Data Pipelining for Real-time ML Models
06-18, 15:00–15:45 (Europe/London), Tower Suite 1

Reinventing the wheel is usually not something we should be striving for, so why did we build our data pipeline from scratch? There are numerous design choices people make and they can highly affect the potential use cases. When making a custom pipeline you can make your own trade-offs between speed, throughput, simplicity and consistency of code/logic/data.

Market makers like Optiver are usually associated with ultra-low latency infrastructure, however there are plenty of use cases where human latency (seconds) is acceptable. Computing derived metrics, training models and making predictions as new data arrives are just a few such applications and what we will focus on in this presentation.
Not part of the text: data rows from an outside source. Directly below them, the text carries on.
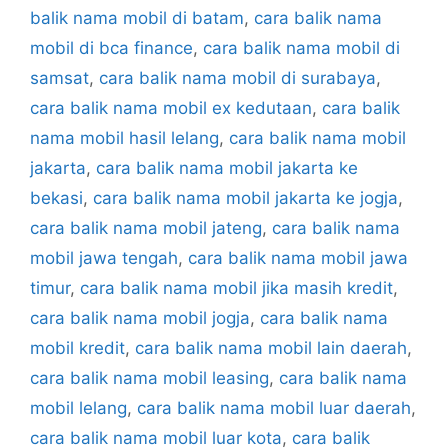
balik nama mobil di batam
,
cara balik nama
mobil di bca finance
,
cara balik nama mobil di
samsat
,
cara balik nama mobil di surabaya
,
cara balik nama mobil ex kedutaan
,
cara balik
nama mobil hasil lelang
,
cara balik nama mobil
jakarta
,
cara balik nama mobil jakarta ke
bekasi
,
cara balik nama mobil jakarta ke jogja
,
cara balik nama mobil jateng
,
cara balik nama
mobil jawa tengah
,
cara balik nama mobil jawa
timur
,
cara balik nama mobil jika masih kredit
,
cara balik nama mobil jogja
,
cara balik nama
mobil kredit
,
cara balik nama mobil lain daerah
,
cara balik nama mobil leasing
,
cara balik nama
mobil lelang
,
cara balik nama mobil luar daerah
,
cara balik nama mobil luar kota
,
cara balik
We will tackle some of the questions we asked ourselves on the design choices for our data pipeline.
* Should you write code that is used by both live and historical pipeline?
* How to improve research to production cycle?
* How do we ensure that real-time and backtest results match?
* How to improve development speed?
* What trade-offs to make if inputs/data arrive asynchronously?
* How to improve performance and reduce resource usage?
* How can we speed up day-to-day research?
* What to do with stateful nodes?

Basic knowledge of finance and data pipelining might be beneficial, but no specific knowledge is required to follow the presentation.
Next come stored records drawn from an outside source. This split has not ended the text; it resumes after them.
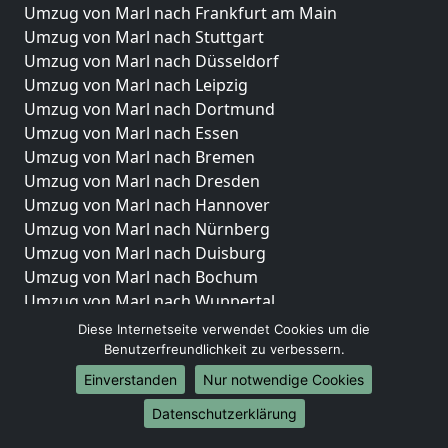
Umzug von Marl nach Frankfurt am Main
Umzug von Marl nach Stuttgart
Umzug von Marl nach Düsseldorf
Umzug von Marl nach Leipzig
Umzug von Marl nach Dortmund
Umzug von Marl nach Essen
Umzug von Marl nach Bremen
Umzug von Marl nach Dresden
Umzug von Marl nach Hannover
Umzug von Marl nach Nürnberg
Umzug von Marl nach Duisburg
Umzug von Marl nach Bochum
Umzug von Marl nach Wuppertal
Umzug von Marl nach Bielefeld
Diese Internetseite verwendet Cookies um die
Umzug von Marl nach Bonn
Benutzerfreundlichkeit zu verbessern.
Umzug von Marl nach Münster
Einverstanden
Nur notwendige Cookies
Internationale-Umzüge
Datenschutzerklärung
Umzug von Marl nach Brasilien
Predicting financial time-series is a challenge in itself, and doing it in real-time further increases the complexity. Ensuring that that the data matches between live (real-time) and historical (backtesting) applications is key for us. If they were to mismatch, the model would be less reliable for making trading decisions and could potentially lead to some terrible consequences. We will describe the trade-offs we made while designing our data pipeline through an example of an ML model.


Prior Knowledge Expected

No previous knowledge expected

Gabor works in the Statistical Arbitrage team at Optiver. He is responsible for building systematic trading strategies and designing the data pipelines. Prior to joining the team, he worked at a systematic hedge fund for 3.5 years. He holds an MSc degree in Mathematical and Computational Finance from the University of Oxford.